Role of Helicobacter pylori CagA+ infection in determining oxidative DNA damage in gastric mucosa

Background: Although Helicobacter pylori is a risk factor for gastric cancer, the role of the bacterium in the development of this malignancy is not defined precisely. Reactive oxygen species (ROS) could play an important role in carcinogenesis by inducing DNA damage. The aims of the present study were: 1) to assess the production of ROS and 8-hydroxy-2'-deoxyguanosine (8-OHdG), a sensitive marker of oxidative DNA injury, in gastric mucosa, according to H. pylori status and cytotoxic associated gene product A (CagA) 2) to determine the relationship between ROS generation and amount of 8-OHdG. Methods: Gastric biopsy specimens were obtained from 60 consecutive patients. ROS generation was measured by luminol enhanced chemiluminescence. 8-OHdG detection was performed by an immunoperoxidase method, using a specific anti 8-OHdG monoclonal antibody.

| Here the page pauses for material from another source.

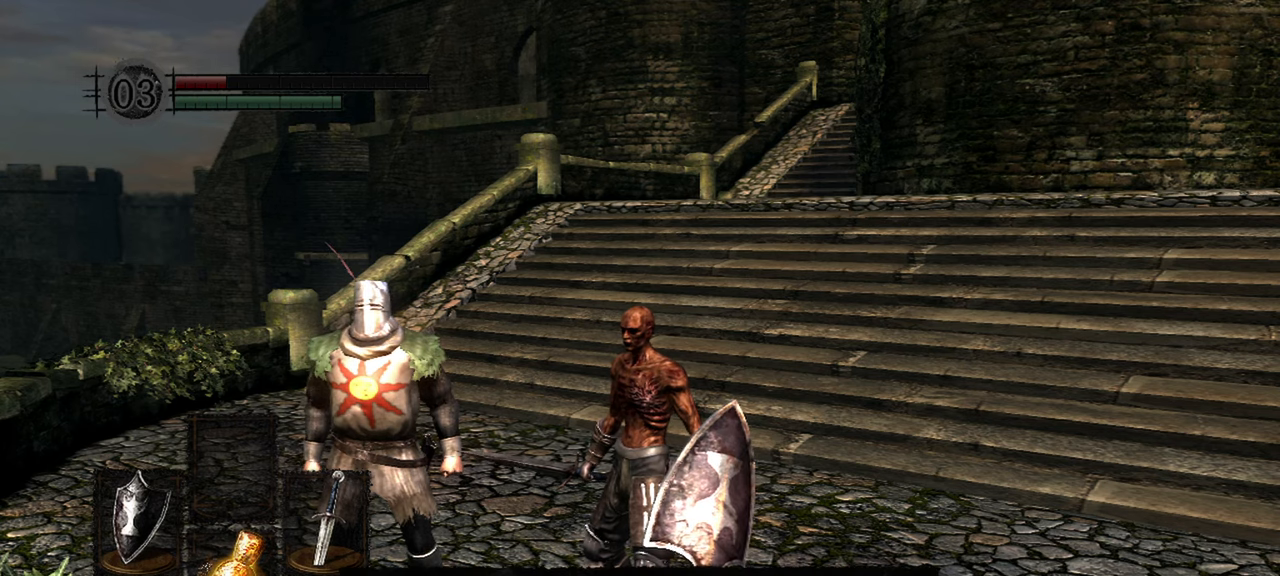
Gameplay with a controller (Xbox layout); each line is a JSON object with the inputs held at the frame after it (dt_ms = milliseconds from this image to that frame). "events" lists button and stick changes between this image and that frame as [ms after this image, input, new state], when the widget could be followed in between. Not read: DPAD_LEFT DPAD_UP SELECT.
{"dt_ms": 500, "buttons": [], "left_stick": "center", "right_stick": "center", "events": [[283, "A", "down"], [433, "A", "up"]]}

Results: 40/60 patients (67%) were H. pylori-positive. ROS generation was significantly higher in patients positive for H. pylori infection as compared to negative. 8-OHdG detection was performed in 30 patients in which CagA presence was also investigated. High expression of 8-OHdG was detected in 14/20 (70%) H. pylori-positive patients (13 CagA(+) and 1 CagA(-)) and in 2/10 (20%) H. pylori-negative patients. A significant correlation was found between ROS production and 8-OHdG content. Conclusion: H. pylori infection by a CagA(+) strain is associated with the highest production of ROS to which a severe oxidative DNA damage corresponds. This sequence of events could support the hypothesis that the oxygen-free radicals-mediated damage due to H. pylori cytotoxic strains could be a driving force that leads from chronic gastritis to gastric carcinoma.